Sure, there are places around the globe where waking up to weather one day is little different from waking up on any day, but on the Northern Hemisphere’s continents outside the arid an semiarid areas most places have variable weather under seasonal controls. In Pennsylvania, for example, I know generally that winter brings cold weather, and watching spring baseball can be a brutal experience for fans and players with winds and swirling snow. Of course, the seasonal conditions are general; exceptions occur. In these last days of fall (2024) yesterday’s temperatures fell to subfreezing, but tomorrow’s thermometer might rise into the low 50s (Fahrenheit).
Enter AI; Exit Anxiety
I asked AI to predict my local weather for tomorrow. It gave me the National Weather Service’s hour-by-hour prediction, and then added a note that weather conditions can change, so checking with the local weather forecast is advisable. Duh! Look out the window tomorrow, dummy.
I’m always amazed by TV weather forecasters who make seven-day predictions in seasons with highly variable weather. A seven-day forecast in Reno-Sparks or in Las Vegas is often right on the money. A seven-day forecast in northeastern USA during spring is pure guesswork—maybe that’s unfair to the meteorologists, so make it “informed guesswork.” Meteorologists do the best they can with data that can’t come from everywhere or from every thin layer of the troposphere, the zone of weather. But just when they think they’ve nailed a long-range forecast, that damned butterfly in Brazil flaps its wings.

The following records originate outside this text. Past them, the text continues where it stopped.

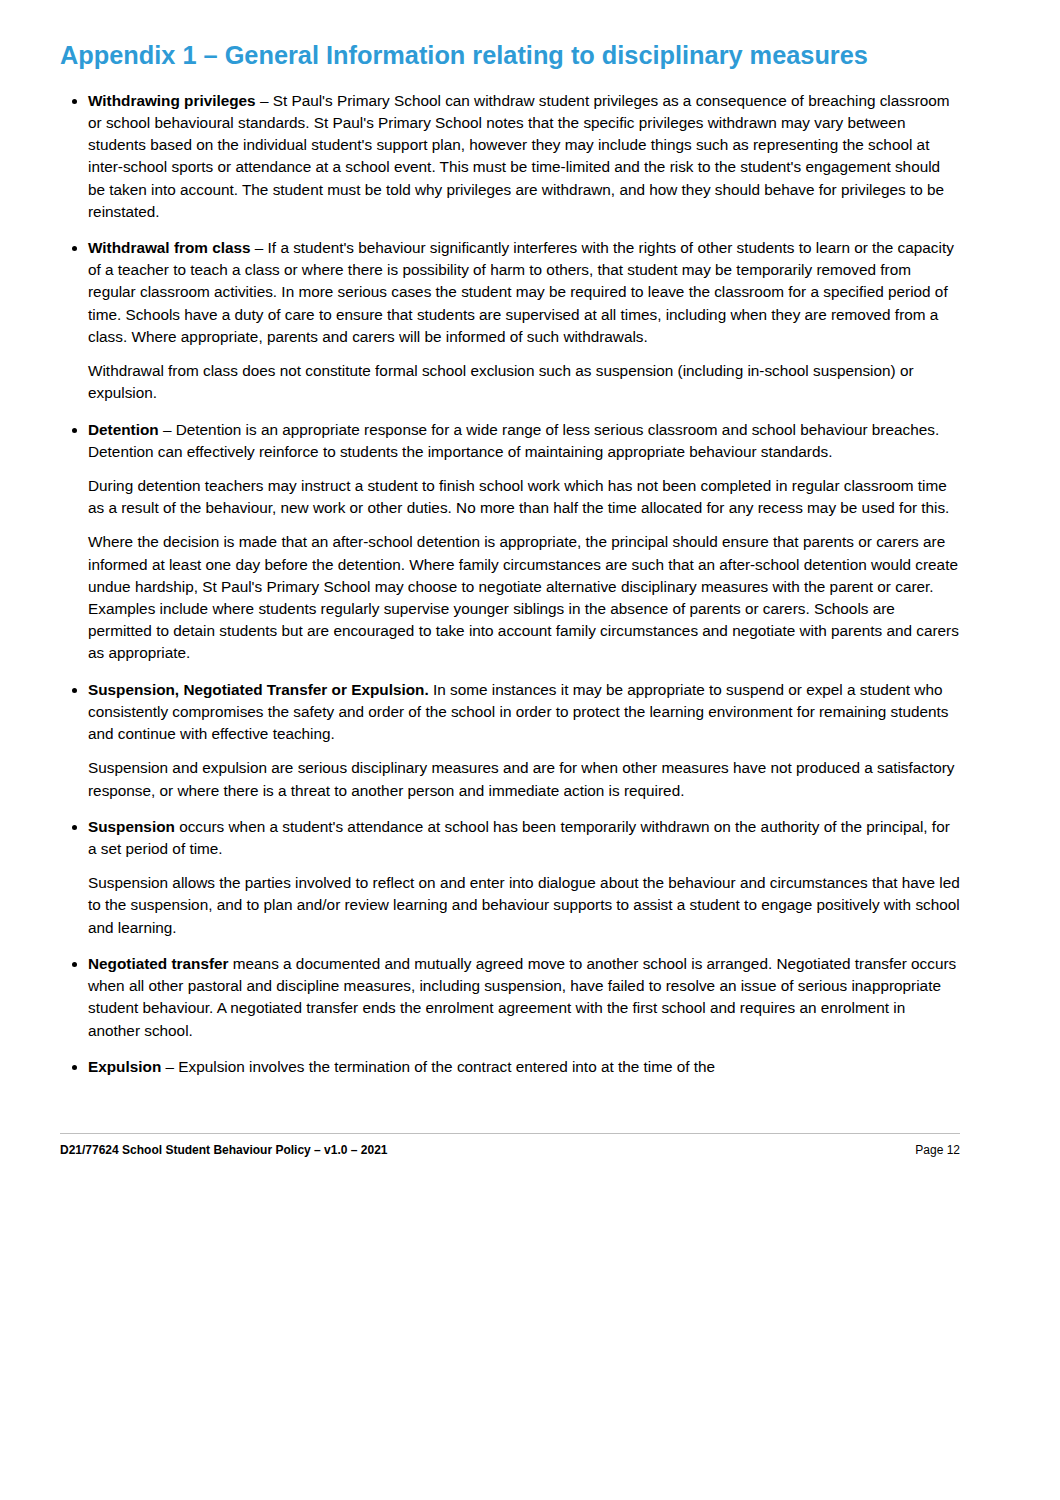Appendix 1 – General Information relating to disciplinary measures
Withdrawing privileges – St Paul's Primary School can withdraw student privileges as a consequence of breaching classroom or school behavioural standards. St Paul's Primary School notes that the specific privileges withdrawn may vary between students based on the individual student's support plan, however they may include things such as representing the school at inter-school sports or attendance at a school event. This must be time-limited and the risk to the student's engagement should be taken into account. The student must be told why privileges are withdrawn, and how they should behave for privileges to be reinstated.
Withdrawal from class – If a student's behaviour significantly interferes with the rights of other students to learn or the capacity of a teacher to teach a class or where there is possibility of harm to others, that student may be temporarily removed from regular classroom activities. In more serious cases the student may be required to leave the classroom for a specified period of time. Schools have a duty of care to ensure that students are supervised at all times, including when they are removed from a class. Where appropriate, parents and carers will be informed of such withdrawals.
Withdrawal from class does not constitute formal school exclusion such as suspension (including in-school suspension) or expulsion.
Detention – Detention is an appropriate response for a wide range of less serious classroom and school behaviour breaches. Detention can effectively reinforce to students the importance of maintaining appropriate behaviour standards.
During detention teachers may instruct a student to finish school work which has not been completed in regular classroom time as a result of the behaviour, new work or other duties. No more than half the time allocated for any recess may be used for this.
Where the decision is made that an after-school detention is appropriate, the principal should ensure that parents or carers are informed at least one day before the detention. Where family circumstances are such that an after-school detention would create undue hardship, St Paul's Primary School may choose to negotiate alternative disciplinary measures with the parent or carer. Examples include where students regularly supervise younger siblings in the absence of parents or carers. Schools are permitted to detain students but are encouraged to take into account family circumstances and negotiate with parents and carers as appropriate.
Suspension, Negotiated Transfer or Expulsion. In some instances it may be appropriate to suspend or expel a student who consistently compromises the safety and order of the school in order to protect the learning environment for remaining students and continue with effective teaching.
Suspension and expulsion are serious disciplinary measures and are for when other measures have not produced a satisfactory response, or where there is a threat to another person and immediate action is required.
Suspension occurs when a student's attendance at school has been temporarily withdrawn on the authority of the principal, for a set period of time.
Suspension allows the parties involved to reflect on and enter into dialogue about the behaviour and circumstances that have led to the suspension, and to plan and/or review learning and behaviour supports to assist a student to engage positively with school and learning.
Negotiated transfer means a documented and mutually agreed move to another school is arranged. Negotiated transfer occurs when all other pastoral and discipline measures, including suspension, have failed to resolve an issue of serious inappropriate student behaviour. A negotiated transfer ends the enrolment agreement with the first school and requires an enrolment in another school.
Expulsion – Expulsion involves the termination of the contract entered into at the time of the
D21/77624 School Student Behaviour Policy – v1.0 – 2021 Page 12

Nevertheless, your future might hold more certainty as artificial intelligence plays a role in a variety of human and natural processes, including weather prediction. And if the future becomes almost as well known as the present, then your life is about to become rather boring and deterministic—unless you are addicted to routine and are somewhat or very insecure.
Personally, I like dealing with uncertainty. As I’ve said before, “Give me chaos, and you make me a god.” Not God, really, but one who can find or establish order and meaning. (It’s easy to decide on clothing for the day in an Orlando summer of high heat and humidity, not so easy in a springtime Northeast city) Chaos keeps us mentally and often physically active. Keeps us on our guard. Keeps us preparing. The downside is that disorder and uncertainty make some people detrimentally more anxious than others, the intensity which I, as a casual observer, interpret as a barometer of personal inherent insecurity, and the need to find security in social and physical phenomena outside the individual. (The same need that generates the prejudice that places people in sweeping categories of gender, color, and faith)
If AI makes weather predictions as accurately as either the current European and American models make them, then there’s little to gain from it, but Google has just run tests that demonstrate a greater accuracy. Ilan Price and Matthew Willson, in an online article write of AI’s advance in prediction capability: “Today, in a paper published in Nature, we present GenCast, our new high resolution… AI ensemble model. GenCast provides better forecasts of both day-to-day weather and extreme events than the top operational system, the European Centre for Medium-Range Weather Forecasts’ (ECMWF) ENS, up to 15 days in advance.” * GenCast was more accurate than ENS in more than 97.2% of forecasts.
Happy? Your future is shortly to become known. No more guesswork. No more anxiety.
No more worry about the weather for that picnic you planned! Put your faith in AI’s word; it’s a sure bet. Invite the relatives and neighbors. And get those tickets for that outdoor concert while they’re available. Your life’s about to change as at least one category of uncertainty vanishes into predictions on which you can rely.